Yeah I just saw that..anyone know more on this than what's in the CNN report?


----------



## hfwarner3 (Feb 19, 2008)

JGex said:


> Well, I'll say this..... you sure do have a lot more faith in your employer and the "system" than I do.
> 
> I'll say it... just like the Great Depression, "our" money has been loaned out and invested and when those investments come tumbling down I do not expect the govt to have enough physical $$ to get everyone their cash. It's all a ponzi scheme.
> 
> ...


Hey, don't get me wrong. The U.S. Dollar is a fiat currency based on debt instruments created by the Federal Reserve. The only reason it is anything more than a piece of paper is because people BELIEVE it is worth more than a piece of paper. 

So yes, I work in the Banking industry and see that there are safeguards in place, but I am still into homesteading, own gold and silver coins, seek to be self-sufficient for food, etc. Sooner or later, the U.S. economy WILL collapse (my personal belief, not the opinion of my employer) because it is based on a debt-based economy that is controlled by a goverment that can not control its spending. Just because you build a dam doesn't mean that it is going to stop the tsunami.


----------



## hfwarner3 (Feb 19, 2008)

Yes, 100 - 200 smaller banks are going to go under if things don't change. While I feel bad for those banks and the people they employee, it is the top 20 U.S. banks that matter. If any of these 20 go, get worried.

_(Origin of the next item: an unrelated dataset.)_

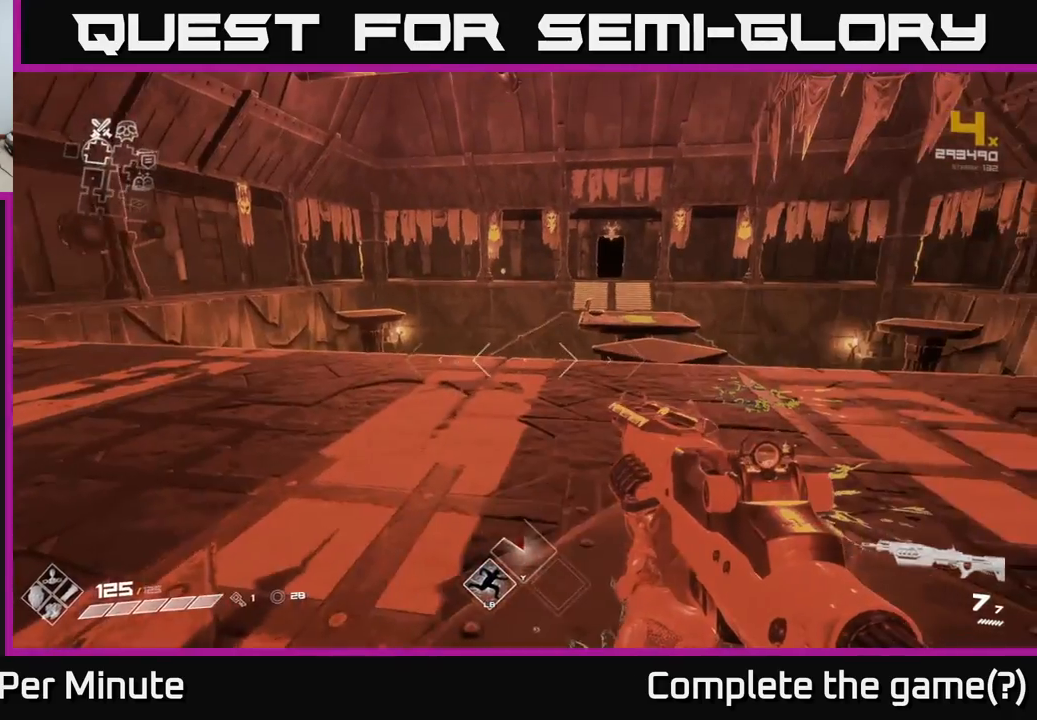
{"buttons": [], "left_stick": "center", "right_stick": "center", "events": [[83, "left_stick", "up"], [133, "left_stick", "up-left"], [450, "left_stick", "center"]]}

Institution Name - State Headquartered - No. of Offices - Total Deposits June 30, 2007 
Bank of America - North Carolina - 5,728 - 596,584,899 
JPMorgan Chase Bank - Ohio - 3,108 - 439,996,000 
Wachovia Bank - North Carolina - 3,103 - 314,850,000 
Wells Fargo Bank - South Dakota - 3,255 - 263,664,999 
Citibank - Nevada - 1,036 - 210,289,000 
Washington Mutual Bank - Washington - 2,180 - 202,706,306 
SunTrust Bank - Georgia - 1,747 - 114,579,848 
U.S. Bank - Ohio - 2,590 - 113,097,080 
Regions Bank - Alabama - 2,087 - 88,388,815 
Branch Banking and Trust Company - North Carolina - 1,484 - 83,720,251 
National City Bank - Ohio - 1,451 - 82,374,824 
HSBC Bank USA - Delaware - 455 - 75,342,071 
World Savings Bank, FSB - California - 287 - 73,247,967 
Countrywide Bank - Virginia - 2 - 60,616,621 
PNC Bank - Pennsylvania - 836 - 59,188,198 
Keybank - Ohio - 965 - 57,286,597 
ING Bank, fsb - Delaware - 1 - 54,161,553 
Merrill Lynch Bank USA - Utah - 3 - 51,601,084 
Sovereign Bank - Pennsylvania - 745 - 49,134,698 
Comerica Bank - Michigan - 395 - 41,797,801 

The bank I am keeping my eye on right now in Washington Mutual. They are in trouble, but I think the Fed would cut a behind-the-scenes deal for them to be bought out before they would be allowed to go under. 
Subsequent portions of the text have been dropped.